Ketika Rasulullah Saw mengalami penderitaan dan cobaan yang paling sulit dalam hidup beliau, yakni setelah wafatnya Siti Khadijah, isterinya dan pamannya, Abu Thalib, maka turunlah ayat yang menekankan kepada beliau dan umatnya untuk istiqomah atau memiliki pendirian yang kuat dalam menyebarkan islam. Istiqomah ini merupakan salah satu bentuk sifat  yang penting dalam pergerakan dan pemurnian islam. Dengan istiqomah, seorang muslim akan terus maju menegakkan islam tanpa terhalang oleh perasaan apapun.
Ketika Rasulullah saw dengan para sahabatnya, bahkan nabi-nabi sebelumnya berjuang atas perintah Allah, mereka mereka menghadapi berbagai macam cobaan. Memang para Nabi adalah manusia pilihan Allah. Istiqomah dalam diri mereka memang sudah tertanam dalam. Apapun yang terjadi, penegakan untuk menegakkan Islam tetap mereka jalanka, meskipun nyawa taruhannya. Allah SWT berfirman yang artinya : “Maka boleh jadi kamu hendak meninggalkan sebagian dari apa yang diwahyukan kepadamu dan sempit karenanya dadamu, karena khawatir bahwa mereka akan mengatakan : “mengapa tidak diturunkan kepadanya perbendaharaan (kekayaan) atau datang bersama-sama dengan dia seorang malaikat ?”. Sesungguhnya kamu hanyalah seorang pemberi peringatan dan Allah pemelihara segala sesuatu” (QS. 11 : 12)
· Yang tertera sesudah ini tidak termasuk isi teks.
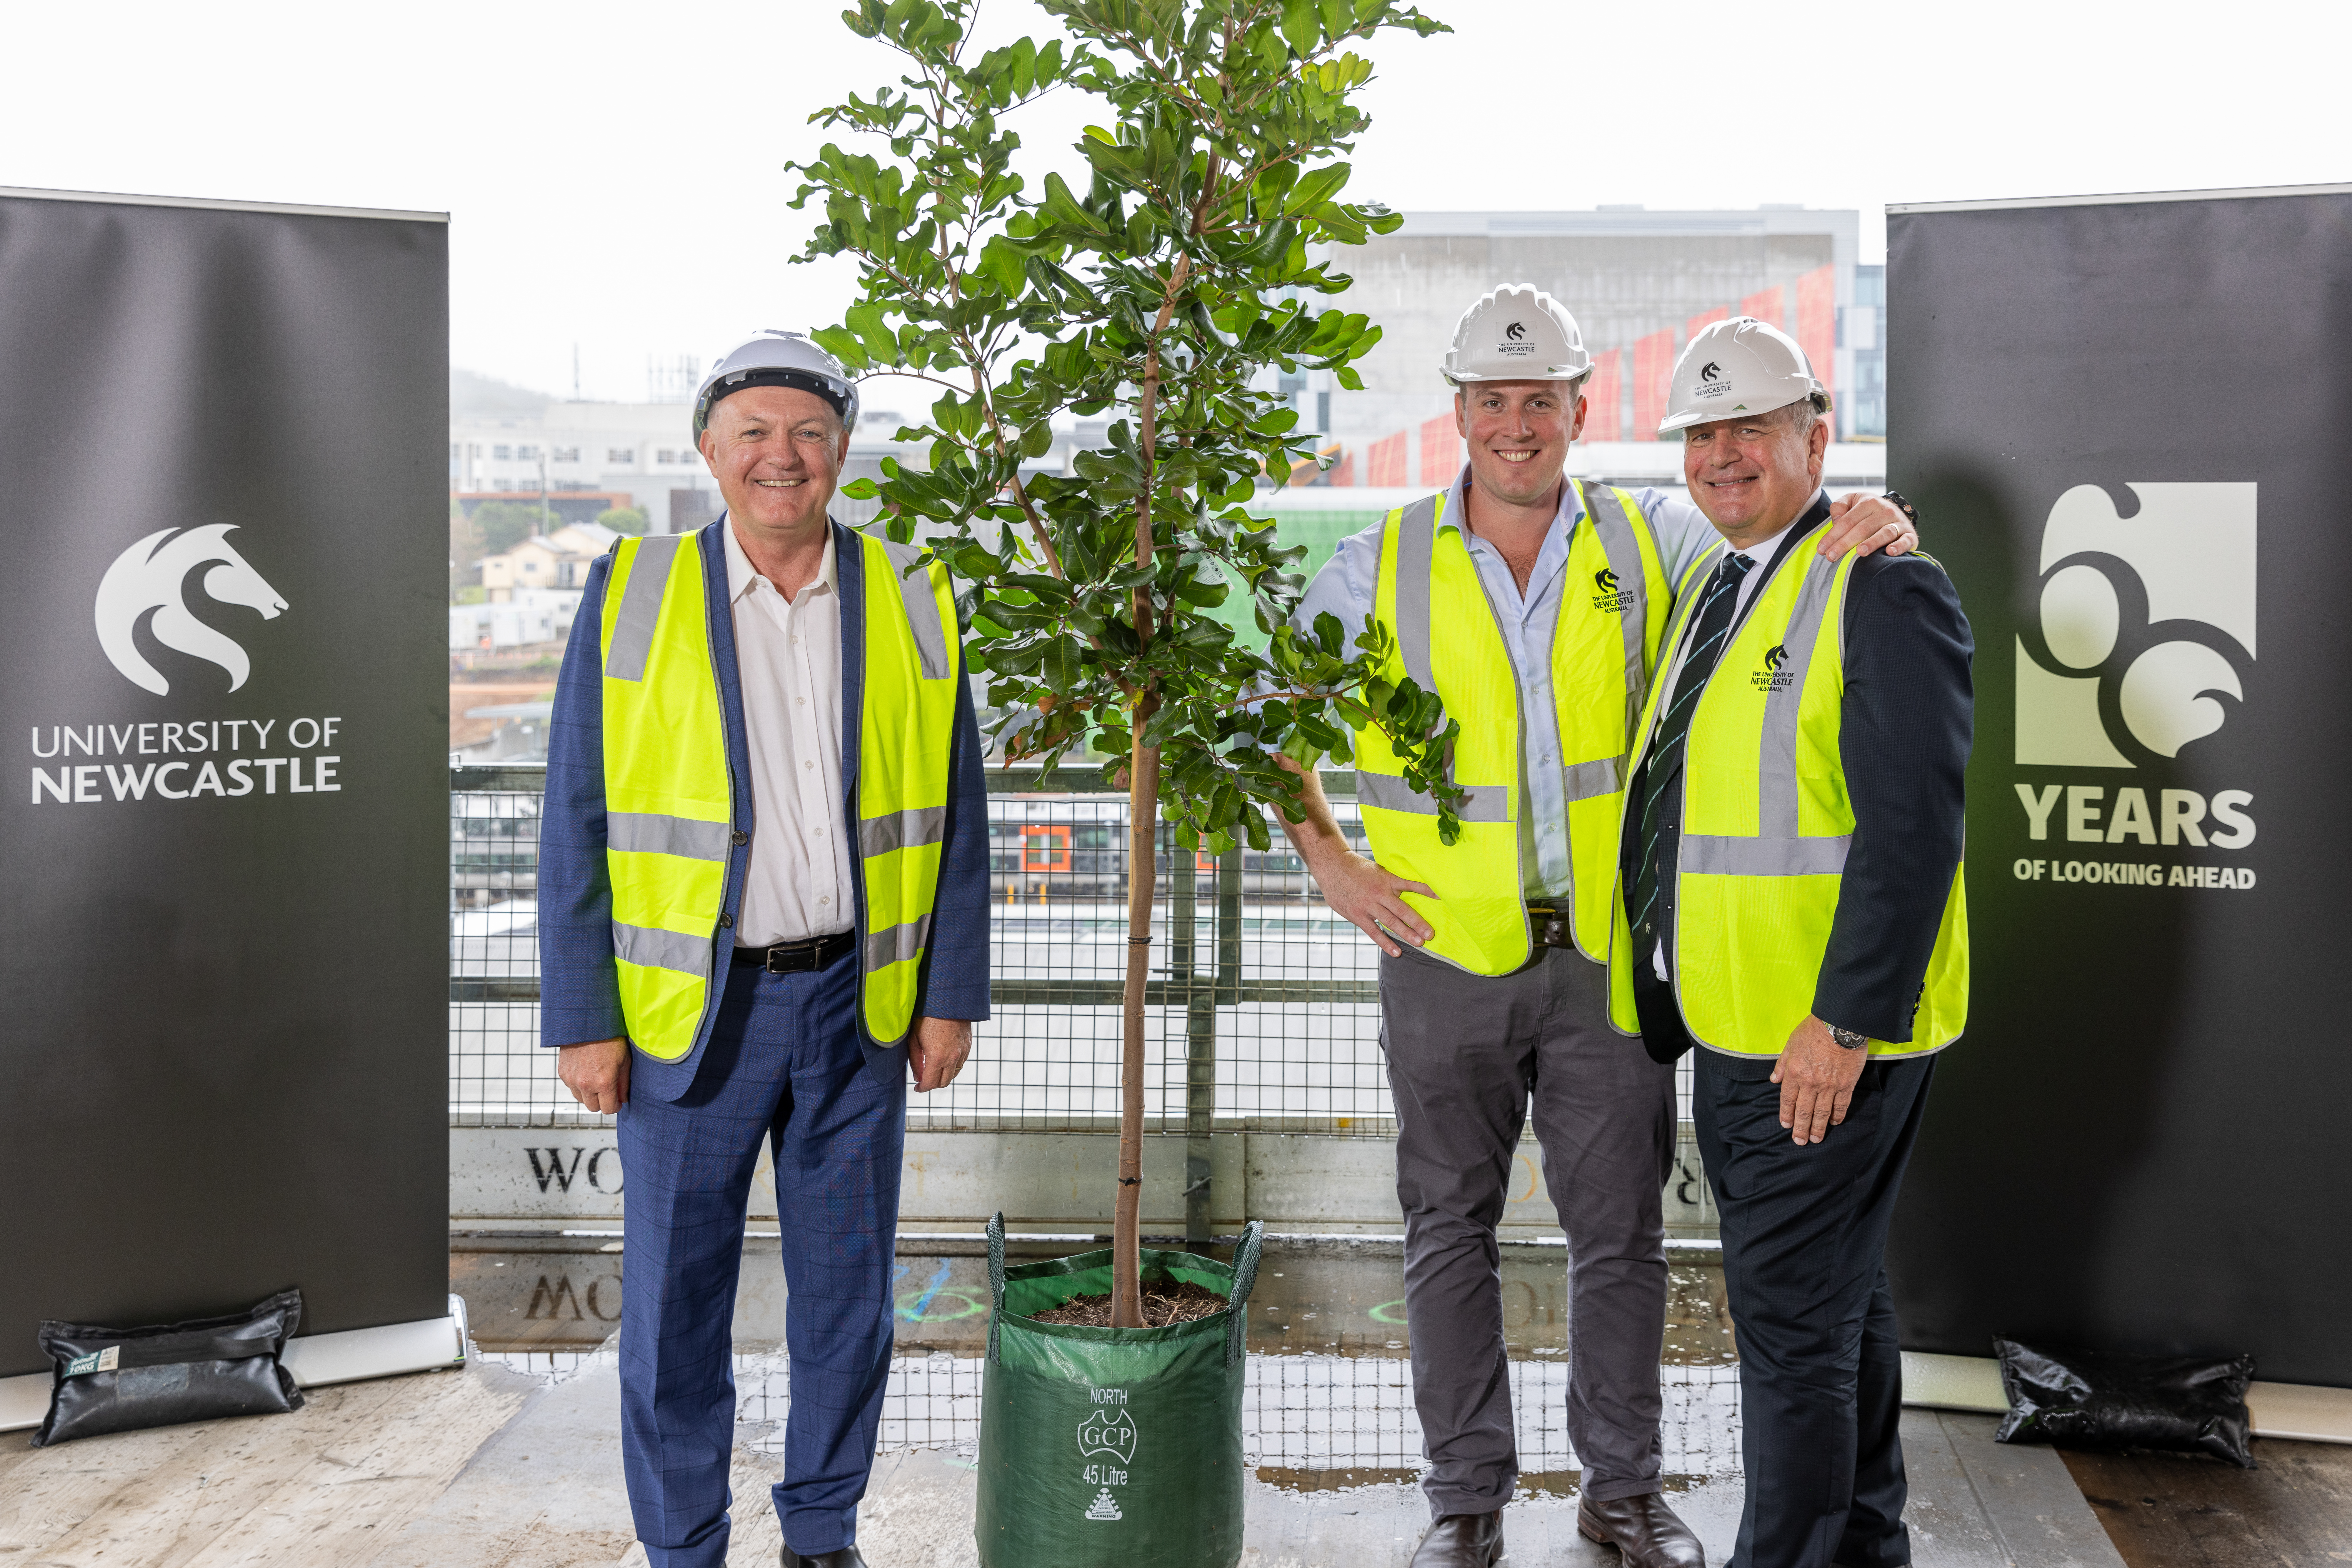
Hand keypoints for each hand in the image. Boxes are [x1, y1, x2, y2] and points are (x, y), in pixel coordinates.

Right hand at [558, 1037, 629, 1113]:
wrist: (588, 1023)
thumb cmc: (609, 1039)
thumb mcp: (624, 1061)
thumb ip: (623, 1084)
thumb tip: (623, 1099)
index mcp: (603, 1083)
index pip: (607, 1109)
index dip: (614, 1106)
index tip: (617, 1101)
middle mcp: (585, 1084)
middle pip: (593, 1107)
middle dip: (602, 1102)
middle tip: (608, 1091)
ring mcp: (572, 1079)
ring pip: (581, 1099)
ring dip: (589, 1094)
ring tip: (597, 1079)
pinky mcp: (563, 1073)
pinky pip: (572, 1087)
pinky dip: (579, 1085)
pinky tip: (587, 1072)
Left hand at [910, 1016, 972, 1091]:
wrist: (947, 1000)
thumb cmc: (927, 1017)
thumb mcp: (914, 1039)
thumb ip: (915, 1061)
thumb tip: (917, 1077)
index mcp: (937, 1058)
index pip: (930, 1083)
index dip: (922, 1088)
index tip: (917, 1087)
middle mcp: (952, 1058)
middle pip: (944, 1082)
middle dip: (932, 1084)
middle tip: (924, 1080)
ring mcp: (963, 1052)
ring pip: (954, 1074)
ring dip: (943, 1076)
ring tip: (934, 1069)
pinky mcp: (968, 1046)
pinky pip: (961, 1063)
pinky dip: (952, 1066)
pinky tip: (944, 1059)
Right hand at [1307, 845, 1434, 956]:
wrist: (1332, 866)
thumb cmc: (1356, 867)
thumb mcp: (1377, 869)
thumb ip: (1390, 881)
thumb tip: (1407, 888)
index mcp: (1386, 879)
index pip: (1410, 885)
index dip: (1426, 891)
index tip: (1440, 897)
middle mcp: (1379, 893)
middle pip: (1402, 910)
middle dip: (1417, 923)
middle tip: (1430, 934)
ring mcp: (1368, 905)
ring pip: (1390, 922)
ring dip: (1405, 934)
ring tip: (1419, 943)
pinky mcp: (1357, 915)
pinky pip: (1374, 932)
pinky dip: (1385, 942)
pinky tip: (1396, 952)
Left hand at [1770, 1015, 1867, 1144]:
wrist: (1839, 1024)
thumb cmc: (1813, 1031)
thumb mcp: (1791, 1044)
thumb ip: (1782, 1064)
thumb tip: (1773, 1080)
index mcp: (1794, 1073)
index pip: (1787, 1099)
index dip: (1787, 1114)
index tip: (1786, 1125)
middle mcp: (1810, 1083)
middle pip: (1804, 1110)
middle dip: (1801, 1128)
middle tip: (1800, 1141)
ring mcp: (1829, 1086)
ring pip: (1821, 1112)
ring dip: (1818, 1128)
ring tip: (1815, 1139)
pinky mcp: (1846, 1085)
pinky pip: (1841, 1105)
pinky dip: (1837, 1116)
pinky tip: (1834, 1123)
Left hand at [1818, 493, 1916, 559]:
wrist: (1896, 511)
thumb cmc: (1868, 510)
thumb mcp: (1853, 501)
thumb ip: (1840, 506)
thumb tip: (1836, 520)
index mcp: (1868, 502)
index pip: (1847, 520)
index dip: (1833, 535)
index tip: (1821, 549)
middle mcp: (1884, 511)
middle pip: (1862, 528)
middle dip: (1845, 543)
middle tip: (1832, 556)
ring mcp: (1898, 522)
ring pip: (1884, 533)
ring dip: (1872, 543)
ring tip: (1860, 552)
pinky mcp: (1909, 534)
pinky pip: (1906, 540)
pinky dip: (1899, 546)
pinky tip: (1889, 552)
Kokohkan dirimu!! Berpeganglah dengan Al Qur’an dan As Sunnah beramallah dengan apa yang telah kamu ketahui sampai Allah mem­berkahi ilmumu, amalanmu, umurmu, ucapan­mu, dan perbuatan-perbuatanmu. Imam Syafi’i mengatakan:
Aku mengeluh kepada Waqi’ tentang jeleknya hafalanku
Maka beliau membimbingku untuk meninggalkan Maksiat-maksiat
Beliau berkata: “Ketahuilah bahwa ilmu itu adalah cahaya
Dan cahaya ilmu tidak akan diberikan kepada pelaku kemaksiatan.”